* Activity: Transcribe all of the records word for word, but omit the pictures.

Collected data
##########
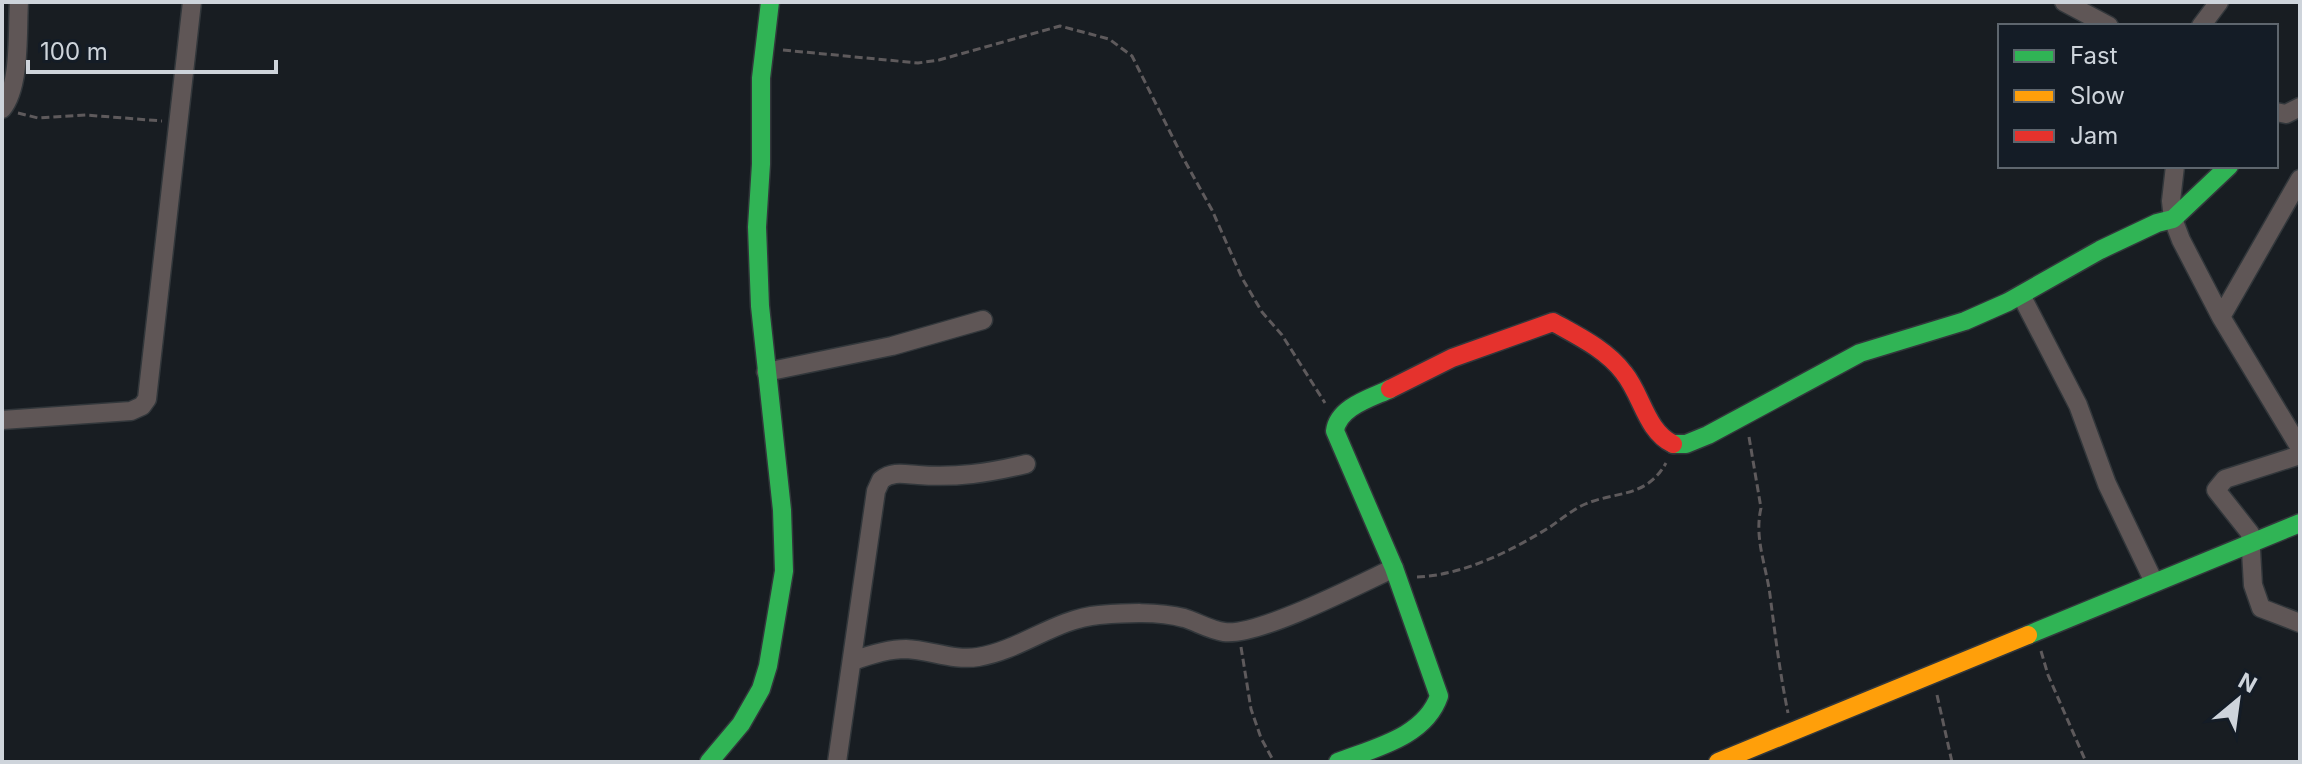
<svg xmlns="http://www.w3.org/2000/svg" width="2302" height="764" font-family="Inter,sans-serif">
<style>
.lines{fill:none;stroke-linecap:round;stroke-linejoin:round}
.street-casing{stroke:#32373b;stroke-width:21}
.fast-casing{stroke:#32373b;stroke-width:21}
.slow-casing{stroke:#32373b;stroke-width:21}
.jam-casing{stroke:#32373b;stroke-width:21}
.path{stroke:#5e5a5c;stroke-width:3;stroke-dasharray:8 4;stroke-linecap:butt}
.street{stroke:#5f5656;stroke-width:18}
.fast{stroke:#30b455;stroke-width:18}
.slow{stroke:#ff9f0a;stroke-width:18}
.jam{stroke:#e5322d;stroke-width:18}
</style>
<rect width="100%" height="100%" fill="#181d22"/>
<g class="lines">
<defs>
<path id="street" d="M2064,2l45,24
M2201,26l18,-24
M2,109c19,-23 15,-78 17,-107
M2276,112l10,2 14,-7
M2175,166l-4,35 2,18 8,21 40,77 79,131
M2021,295l57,110 29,79 47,98
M2221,317l79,-138
M766,372l126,-26 91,-26
M2,420l129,-9 11,-5 5,-7 45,-397
M2300,455l-75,24 -9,11 34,43 3,52 8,23 39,15
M853,661c16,-6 34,-12 53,-12 24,1 48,12 72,8 43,-7 77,-38 121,-42 26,-2 59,-4 85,3 13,4 26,12 40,14 33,5 136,-48 170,-64
M837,762l39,-271 5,-11c11,-9 23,-6 37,-5 38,3 71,-2 108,-11"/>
<path id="fast" d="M1673,444h13l22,-9 152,-82 105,-32 43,-19 92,-52 57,-27 16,-4 56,-53
M2028,635l272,-112
M709,762l32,-38 20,-35 7,-23 16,-95 -2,-61 -22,-204 -3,-79 4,-63v-86l9,-76
M1338,762c36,-14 87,-25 101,-66l-45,-128 -59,-137c3,-24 36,-33 55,-42"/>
<path id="slow" d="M1718,762l310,-127"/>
<path id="jam" d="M1390,389l62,-31 101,-36c25,14 54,28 71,51 18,22 22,58 49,71"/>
</defs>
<use href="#street" class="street-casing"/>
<use href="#fast" class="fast-casing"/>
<use href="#slow" class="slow-casing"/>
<use href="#jam" class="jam-casing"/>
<path class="path" d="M783,50l135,13 21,-3 121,-34 49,13 23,17 50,100 30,54 30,68 20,34 20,23 43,68
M18,113l20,5 48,-3 76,6
M1749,437l12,71c-7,30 5,57 9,87 5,39 10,79 18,118
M1417,577c47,-2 94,-26 133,-50 10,-7 20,-15 31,-21 33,-16 64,-6 85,-43
M1241,647l10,62 10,29 13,24
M2041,651l7,24 38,87
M1937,695l15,67"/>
<use href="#street" class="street"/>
<use href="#fast" class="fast"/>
<use href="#slow" class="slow"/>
<use href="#jam" class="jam"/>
</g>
<rect width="2302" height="764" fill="none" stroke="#ced4db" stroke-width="8"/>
<rect x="1998" y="24" width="280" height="144" fill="#141c26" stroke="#5e666e" stroke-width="2"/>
<rect x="2014" y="50" width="40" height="12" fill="#30b455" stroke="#5e666e" stroke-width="2"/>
<text x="2070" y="64" font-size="24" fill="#ced4db">Fast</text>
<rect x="2014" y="90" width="40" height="12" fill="#ff9f0a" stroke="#5e666e" stroke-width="2"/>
<text x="2070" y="104" font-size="24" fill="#ced4db">Slow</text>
<rect x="2014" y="130" width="40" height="12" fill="#e5322d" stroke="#5e666e" stroke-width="2"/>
<text x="2070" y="144" font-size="24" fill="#ced4db">Jam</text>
<g transform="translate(2238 700) rotate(29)" stroke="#141c26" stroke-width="6" paint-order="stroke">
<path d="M0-6L14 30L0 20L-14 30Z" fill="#ced4db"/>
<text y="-12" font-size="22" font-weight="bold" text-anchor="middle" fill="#ced4db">N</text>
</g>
<path d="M28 60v12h248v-12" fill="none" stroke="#ced4db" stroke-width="4"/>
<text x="40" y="60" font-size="24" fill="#ced4db" stroke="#141c26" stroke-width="6" paint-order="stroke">100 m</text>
</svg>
##########
* Expected output:
<svg xmlns="http://www.w3.org/2000/svg" width="2302" height="764" font-family="Inter,sans-serif">
<style>
.lines{fill:none;stroke-linecap:round;stroke-linejoin:round}
.street-casing{stroke:#32373b;stroke-width:21}
.fast-casing{stroke:#32373b;stroke-width:21}
.slow-casing{stroke:#32373b;stroke-width:21}
.jam-casing{stroke:#32373b;stroke-width:21}
.path{stroke:#5e5a5c;stroke-width:3;stroke-dasharray:8 4;stroke-linecap:butt}
.street{stroke:#5f5656;stroke-width:18}
.fast{stroke:#30b455;stroke-width:18}
.slow{stroke:#ff9f0a;stroke-width:18}
.jam{stroke:#e5322d;stroke-width:18}
</style>
<rect width="100%" height="100%" fill="#181d22"/>
<g class="lines">
<defs>
<path id="street" d="M2064,2l45,24
M2201,26l18,-24
M2,109c19,-23 15,-78 17,-107
M2276,112l10,2 14,-7
M2175,166l-4,35 2,18 8,21 40,77 79,131
M2021,295l57,110 29,79 47,98
M2221,317l79,-138
M766,372l126,-26 91,-26
M2,420l129,-9 11,-5 5,-7 45,-397
M2300,455l-75,24 -9,11 34,43 3,52 8,23 39,15
M853,661c16,-6 34,-12 53,-12 24,1 48,12 72,8 43,-7 77,-38 121,-42 26,-2 59,-4 85,3 13,4 26,12 40,14 33,5 136,-48 170,-64
M837,762l39,-271 5,-11c11,-9 23,-6 37,-5 38,3 71,-2 108,-11"/>
<path id="fast" d="M1673,444h13l22,-9 152,-82 105,-32 43,-19 92,-52 57,-27 16,-4 56,-53
M2028,635l272,-112
M709,762l32,-38 20,-35 7,-23 16,-95 -2,-61 -22,-204 -3,-79 4,-63v-86l9,-76
M1338,762c36,-14 87,-25 101,-66l-45,-128 -59,-137c3,-24 36,-33 55,-42"/>
<path id="slow" d="M1718,762l310,-127"/>
<path id="jam" d="M1390,389l62,-31 101,-36c25,14 54,28 71,51 18,22 22,58 49,71"/>
</defs>
<use href="#street" class="street-casing"/>
<use href="#fast" class="fast-casing"/>
<use href="#slow" class="slow-casing"/>
<use href="#jam" class="jam-casing"/>
<path class="path" d="M783,50l135,13 21,-3 121,-34 49,13 23,17 50,100 30,54 30,68 20,34 20,23 43,68
M18,113l20,5 48,-3 76,6
M1749,437l12,71c-7,30 5,57 9,87 5,39 10,79 18,118
M1417,577c47,-2 94,-26 133,-50 10,-7 20,-15 31,-21 33,-16 64,-6 85,-43
M1241,647l10,62 10,29 13,24
M2041,651l7,24 38,87
M1937,695l15,67"/>
<use href="#street" class="street"/>
<use href="#fast" class="fast"/>
<use href="#slow" class="slow"/>
<use href="#jam" class="jam"/>
</g>
<rect width="2302" height="764" fill="none" stroke="#ced4db" stroke-width="8"/>
<rect x="1998" y="24" width="280" height="144" fill="#141c26" stroke="#5e666e" stroke-width="2"/>
<rect x="2014" y="50" width="40" height="12" fill="#30b455" stroke="#5e666e" stroke-width="2"/>
<text x="2070" y="64" font-size="24" fill="#ced4db">Fast</text>
<rect x="2014" y="90" width="40" height="12" fill="#ff9f0a" stroke="#5e666e" stroke-width="2"/>
<text x="2070" y="104" font-size="24" fill="#ced4db">Slow</text>
<rect x="2014" y="130" width="40" height="12" fill="#e5322d" stroke="#5e666e" stroke-width="2"/>
<text x="2070" y="144" font-size="24" fill="#ced4db">Jam</text>
<g transform="translate(2238 700) rotate(29)" stroke="#141c26" stroke-width="6" paint-order="stroke">
<path d="M0-6L14 30L0 20L-14 30Z" fill="#ced4db"/>
<text y="-12" font-size="22" font-weight="bold" text-anchor="middle" fill="#ced4db">N</text>
</g>
<path d="M28 60v12h248v-12" fill="none" stroke="#ced4db" stroke-width="4"/>
<text x="40" y="60" font-size="24" fill="#ced4db" stroke="#141c26" stroke-width="6" paint-order="stroke">100 m</text>
</svg>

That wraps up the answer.